Le groupe de travail relève par ailleurs que la lutte contre l'artificialisation peut mettre les collectivités face à de vrais dilemmes. L'enjeu est donc aussi celui de son "articulation" avec les autres objectifs de politique publique. "Il est impensable de chercher à la réduire sans traiter le vrai sujet de la rareté du foncier, sans prendre en compte les objectifs en matière de logement", remarque Jean-Baptiste Blanc, également rapporteur sur la partie artificialisation des sols du projet de loi "Climat et Résilience". D’après le rapport, ce pourrait être chaque année "un manque à construire de plus de 100.000 logements" si l'on applique l'objectif de réduction proposé par le gouvernement (dont 88% de logements individuels, soit plus du tiers des logements construits chaque année). Sachant que dans certaines zones déjà particulièrement denses ou tendues, le logement nouveau ne pourra pas être réalisé sur des terres déjà artificialisées. Des objectifs "mal calibrés" de limitation de l'artificialisation pourraient ainsi aggraver le déséquilibre entre offre et demande de logements, voire compromettre l'atteinte des objectifs de la loi dite "SRU" en matière de logement social.
Et "quelles seront les marges de manoeuvre dans les communes soumises à la fois à la loi Montagne, la loi Littoral, la loi SRU, et à des objectifs très ambitieux de lutte contre l'artificialisation ?", s’interroge Anne-Catherine Loisier, alertée par les maires sur l'empilement de législations, "dont les effets cumulés pourraient conduire à "geler' le développement de certains territoires".

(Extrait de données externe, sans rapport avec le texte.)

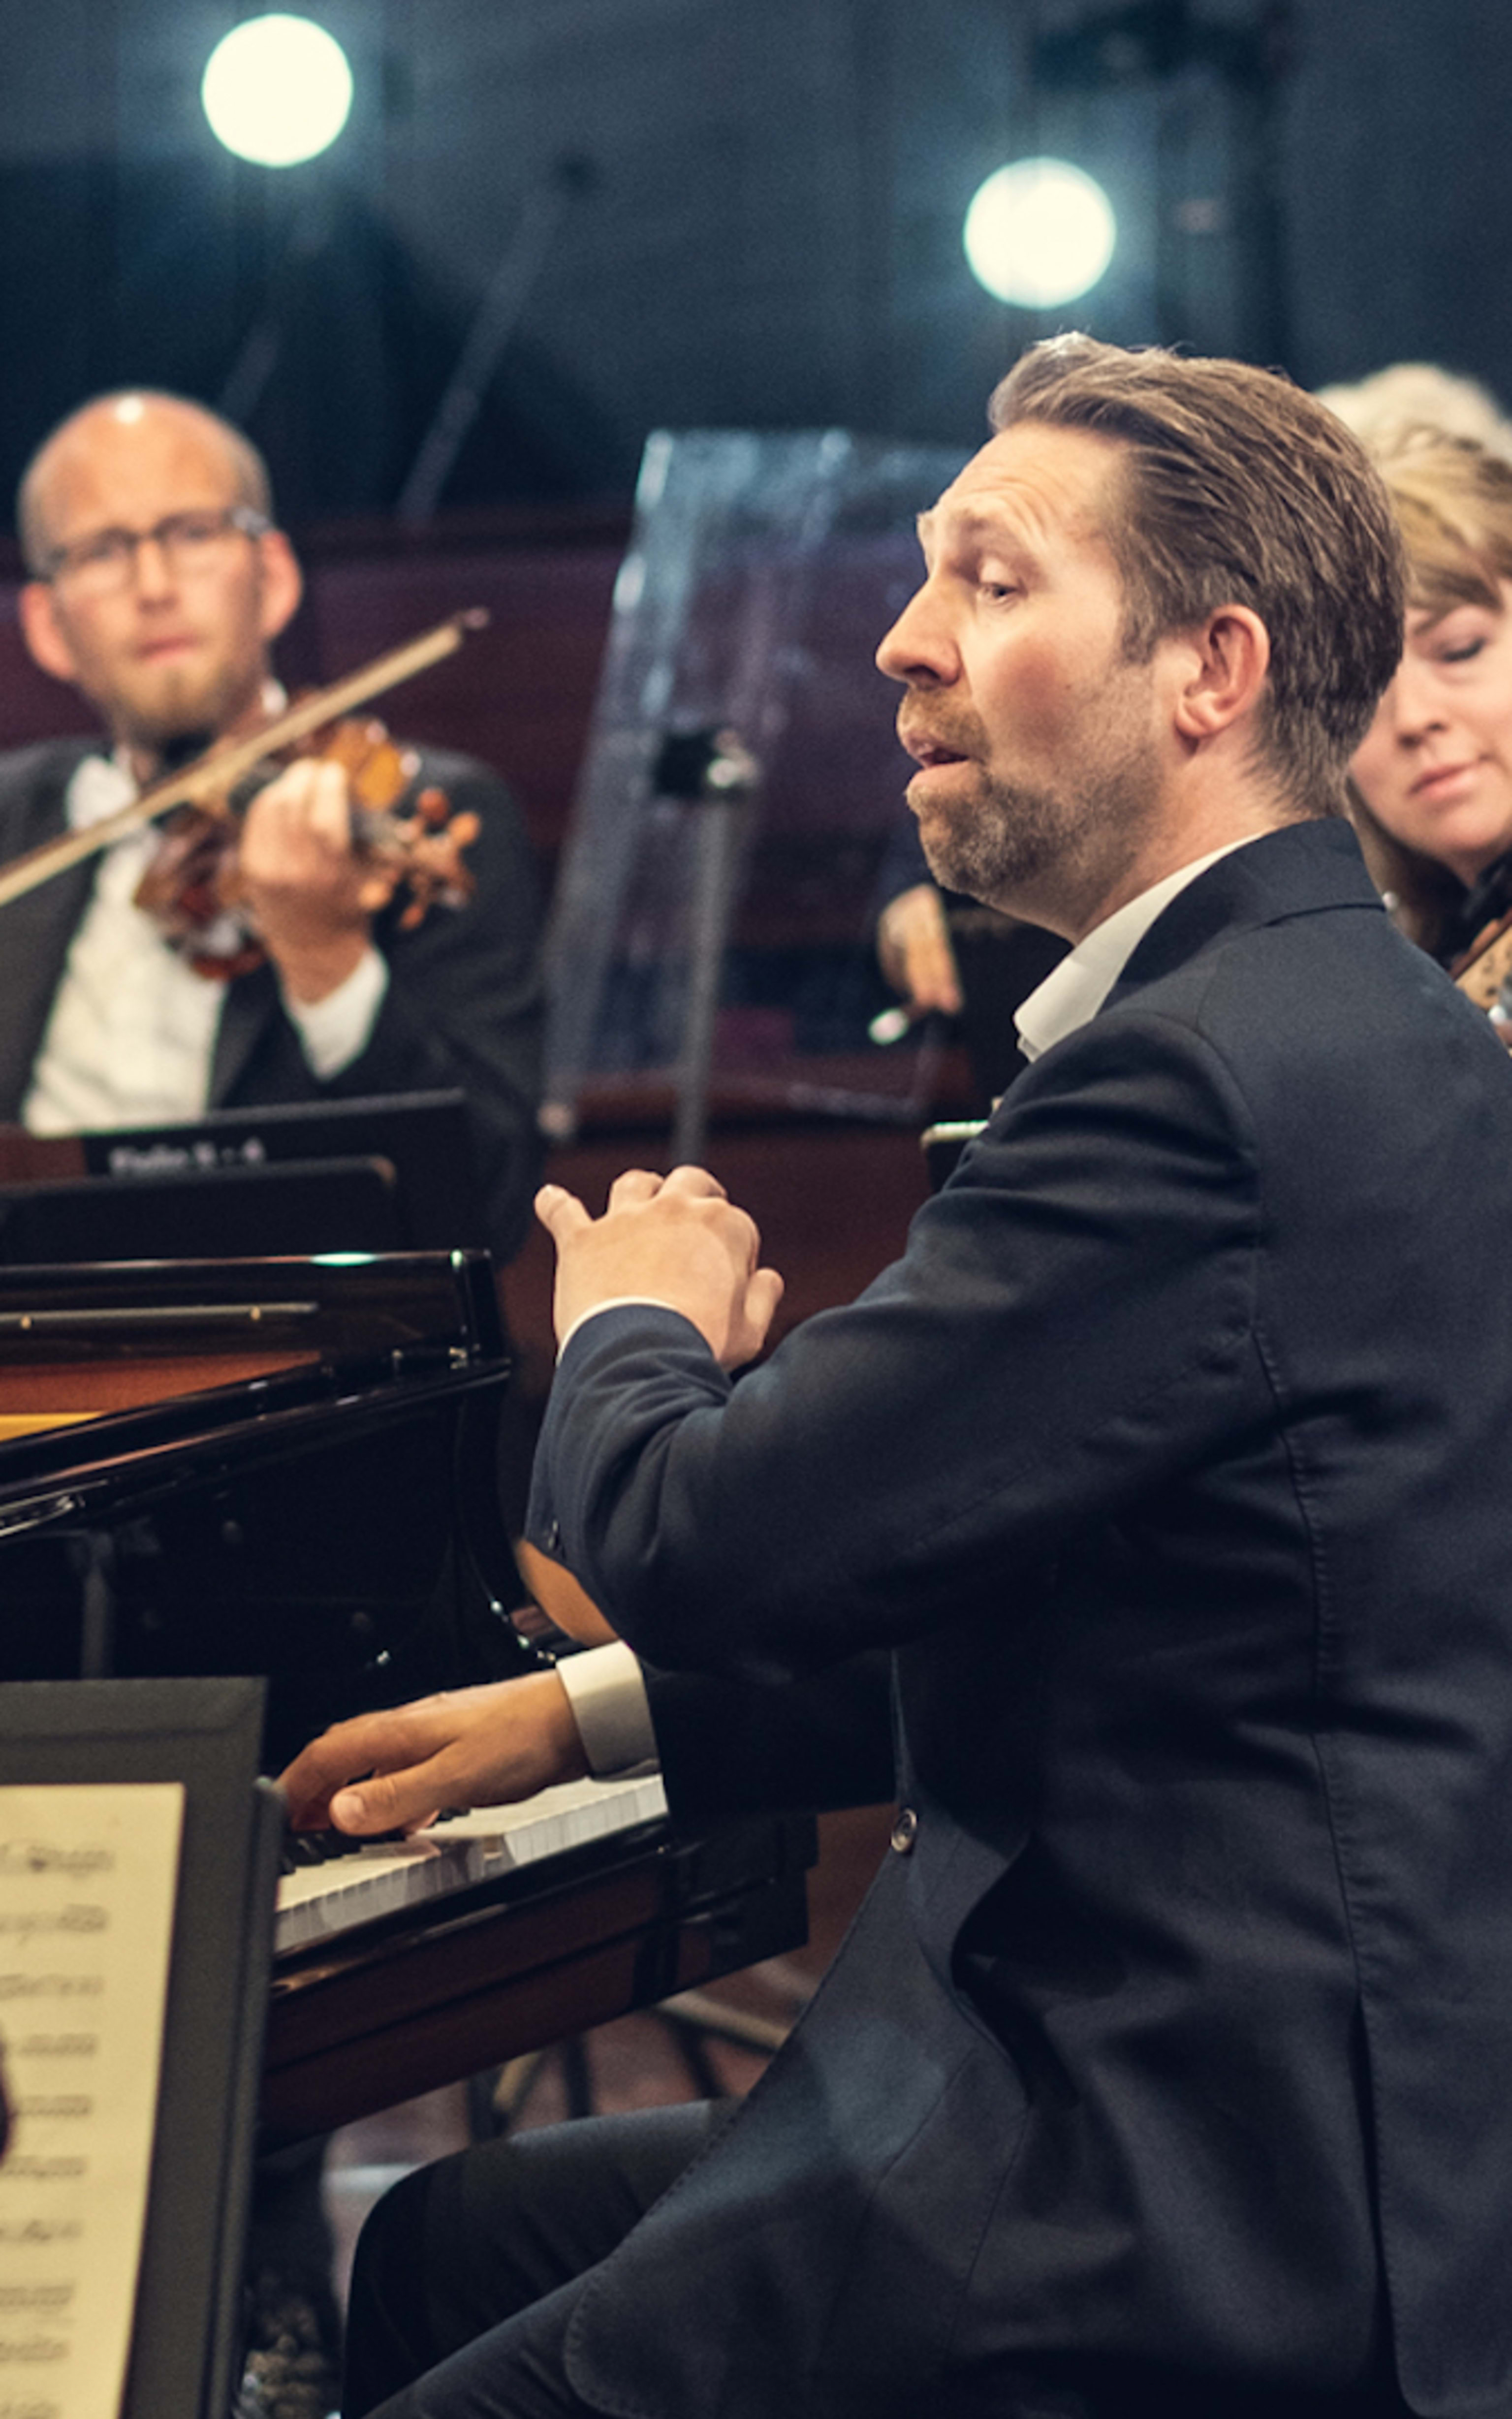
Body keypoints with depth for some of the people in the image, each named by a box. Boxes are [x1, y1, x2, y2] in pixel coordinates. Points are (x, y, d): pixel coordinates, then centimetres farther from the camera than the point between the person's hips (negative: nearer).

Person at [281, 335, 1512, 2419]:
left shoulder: (1191, 1087, -21)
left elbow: (681, 1544, -21)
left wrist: (636, 1327, 2)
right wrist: (595, 1715, 13)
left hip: (1212, 2243, -10)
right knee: (442, 2245, 19)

Le rapport recommande aussi de faire une revue des "injonctions contradictoires" de politique publique. La fiscalité du logement et de l’urbanisme par exemple, a souvent des effets incitatifs à l'artificialisation. A l'inverse, il ne faudrait pas réduire à néant les efforts en faveur des zones de revitalisation rurale, note-t-il. 

Dernier kilomètre

L’autre clef pour atteindre les objectifs ambitieux de protection des sols réside dans "l'accompagnement des projets et des acteurs, tant financier qu'en matière d’ingénierie". "Il ne suffit pas de fixer un objectif surplombant aux collectivités, il faut s'assurer que les moyens sont là", alerte encore Jean-Baptiste Blanc. Accompagner, "c'est évoquer les outils réglementaires qui doivent être complétés, voire inventés, pour répondre aux besoins des maires", s’explique-t-il, épinglant en particulier la définition des sols artificialisés proposée dans le projet de loi, jugée "inopérante et incompréhensible pour les maires".
Le rapport propose notamment de renforcer la logique de bilan et d’évaluation des documents d’urbanisme. Le ciblage du zonage pourrait être "affiné", pour mieux identifier par exemple les zones à "désartificialiser" ou à réhabiliter. Parmi les autres idées avancées figurent aussi l'amélioration du recours aux établissements publics fonciers (EPF), la pérennisation du fonds friches créé dans le cadre du plan de relance, la mobilisation d'incitations fiscales pour les opérations vertueuses, l'extension des programmes partenariaux tels que "Action coeur de ville" et "Petites Villes de demain" à de nouveaux territoires, ou encore le renforcement des aides à l'élaboration des documents d’urbanisme.